> _Records for the exercise_
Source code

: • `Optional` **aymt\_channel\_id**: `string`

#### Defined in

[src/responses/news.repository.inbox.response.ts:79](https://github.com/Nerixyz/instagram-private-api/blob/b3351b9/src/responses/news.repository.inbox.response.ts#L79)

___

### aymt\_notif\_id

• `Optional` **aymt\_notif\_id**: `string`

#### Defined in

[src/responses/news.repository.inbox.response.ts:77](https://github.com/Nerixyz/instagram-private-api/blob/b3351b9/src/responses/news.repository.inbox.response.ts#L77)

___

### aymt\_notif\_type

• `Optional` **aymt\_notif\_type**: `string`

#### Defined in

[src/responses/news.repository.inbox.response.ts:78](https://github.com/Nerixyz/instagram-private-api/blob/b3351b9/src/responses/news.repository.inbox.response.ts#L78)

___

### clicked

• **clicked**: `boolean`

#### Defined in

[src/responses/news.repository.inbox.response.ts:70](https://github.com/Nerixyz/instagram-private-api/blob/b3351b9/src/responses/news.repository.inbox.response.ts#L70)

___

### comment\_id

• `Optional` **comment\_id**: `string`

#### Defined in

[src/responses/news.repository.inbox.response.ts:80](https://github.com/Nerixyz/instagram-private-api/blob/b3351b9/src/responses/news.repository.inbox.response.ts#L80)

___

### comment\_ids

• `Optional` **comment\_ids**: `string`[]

> _Exercise requirements_
In the records above, find each line with the word "aymt" and copy it out.

> _Answer to this exercise_
: • `Optional` **aymt\_channel\_id**: `string`
### aymt\_notif\_id
• `Optional` **aymt\_notif\_id**: `string`
### aymt\_notif\_type
• `Optional` **aymt\_notif\_type**: `string`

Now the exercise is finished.